That depends (you knew I was going to say that, right?). In some circumstances, such agencies can be a useful tool when used in conjunction with other, stronger job search techniques. At other times, they can provide more frustration and aggravation than you want to deal with. It might be helpful to take a brief look at what staffing services are and what they do or do not do for job seekers.
There are at least two types of staffing services, employment services, or whatever term you choose (I use them interchangeably): direct placement and temp or temp-to-hire services. (The latter used to be called temp-to-perm, but I don’t think anyone uses the term “permanent” in relation to employment any more.) They have a lot in common, and for my purposes I’m treating them both the same here. These services do want to place candidates in positions with companies–that’s how they make their money. Consequently you might think your staffing service rep is highly motivated to find you a great opportunity and will work closely with you to achieve that goal. Well, not necessarily.

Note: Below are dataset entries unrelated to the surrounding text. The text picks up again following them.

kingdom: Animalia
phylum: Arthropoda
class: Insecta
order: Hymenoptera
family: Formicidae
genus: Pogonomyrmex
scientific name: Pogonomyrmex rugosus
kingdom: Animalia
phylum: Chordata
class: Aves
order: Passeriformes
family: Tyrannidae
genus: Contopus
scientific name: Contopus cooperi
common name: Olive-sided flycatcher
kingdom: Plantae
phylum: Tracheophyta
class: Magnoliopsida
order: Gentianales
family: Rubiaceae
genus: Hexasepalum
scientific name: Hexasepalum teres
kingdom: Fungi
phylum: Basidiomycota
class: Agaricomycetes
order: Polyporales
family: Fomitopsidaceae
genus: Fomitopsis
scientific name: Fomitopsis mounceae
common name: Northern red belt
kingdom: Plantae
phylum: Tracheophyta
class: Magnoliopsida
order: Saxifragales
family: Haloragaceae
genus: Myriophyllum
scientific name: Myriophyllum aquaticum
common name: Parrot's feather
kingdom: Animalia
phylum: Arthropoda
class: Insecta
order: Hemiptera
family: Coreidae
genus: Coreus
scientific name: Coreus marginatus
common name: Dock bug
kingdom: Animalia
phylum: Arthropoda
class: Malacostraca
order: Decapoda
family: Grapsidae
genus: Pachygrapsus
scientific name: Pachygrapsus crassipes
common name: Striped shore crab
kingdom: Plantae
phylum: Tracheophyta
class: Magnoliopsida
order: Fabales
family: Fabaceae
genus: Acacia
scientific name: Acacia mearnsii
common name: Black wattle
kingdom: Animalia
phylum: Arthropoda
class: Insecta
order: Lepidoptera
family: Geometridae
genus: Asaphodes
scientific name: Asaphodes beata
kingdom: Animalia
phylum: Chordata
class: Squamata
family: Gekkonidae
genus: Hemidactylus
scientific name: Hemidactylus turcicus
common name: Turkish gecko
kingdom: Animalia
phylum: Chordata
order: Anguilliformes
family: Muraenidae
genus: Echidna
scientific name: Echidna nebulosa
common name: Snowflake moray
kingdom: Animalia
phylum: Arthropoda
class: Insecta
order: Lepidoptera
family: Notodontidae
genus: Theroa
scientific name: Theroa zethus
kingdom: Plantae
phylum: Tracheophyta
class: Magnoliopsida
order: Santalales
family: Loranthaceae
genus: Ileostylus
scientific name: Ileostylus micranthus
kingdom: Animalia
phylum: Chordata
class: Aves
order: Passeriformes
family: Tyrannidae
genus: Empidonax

First, it’s important to understand that employment services don’t make any money until they place someone in a job or temp assignment. They take a pragmatic approach to that, which generally means getting someone into a slot–maybe any slot–as soon as possible while meeting their agency’s revenue objectives.
Second, you need to be aware that you are part of a numbers game and will rarely, if ever, get really close, specialized attention from a staffing representative. You’re not the only candidate he or she is trying to place somewhere.
Although it might sound as if I’m knocking staffing services and their employees, I’m not doing that across the board. I’ve had resume-writing clients in the past who worked for employment services and were dedicated, hard-working people with strong integrity. However, they often didn’t stay with a company any longer than they had to in order to find a better one, because there were so many agencies that rated candidates much lower on the scale than volume and profit. Like any sales person, those clients had quotas to meet, and they were usually expected to do whatever it took to fill their quotas.
What you most need to know about using staffing services in your job search is that they can be worth including if you don’t spend an inordinate amount of time “chasing” them, jumping through hoops for them, or expecting your rep to aggressively pursue an opportunity you either have interviewed for or are hoping to interview for in the near future. If they present you with a good job opportunity you wouldn’t have known about otherwise, you owe it to yourself to spend a reasonable amount of time and effort in pursuing that opportunity. Just understand that it’s their job to sound enthusiastic and get candidates pumped-up about possibilities, but it’s your job to hold realistic expectations about the results the enthusiasm can and will produce.
In other words, don’t let involving staffing services in your job search negatively affect the time and energy you put into more significant areas of that search. Networking and other active job search tools, including diligent research into companies and opportunities that aren’t available through staffing services, still represent your best bet for conducting an effective job search–one that produces a desirable job in the least possible amount of time.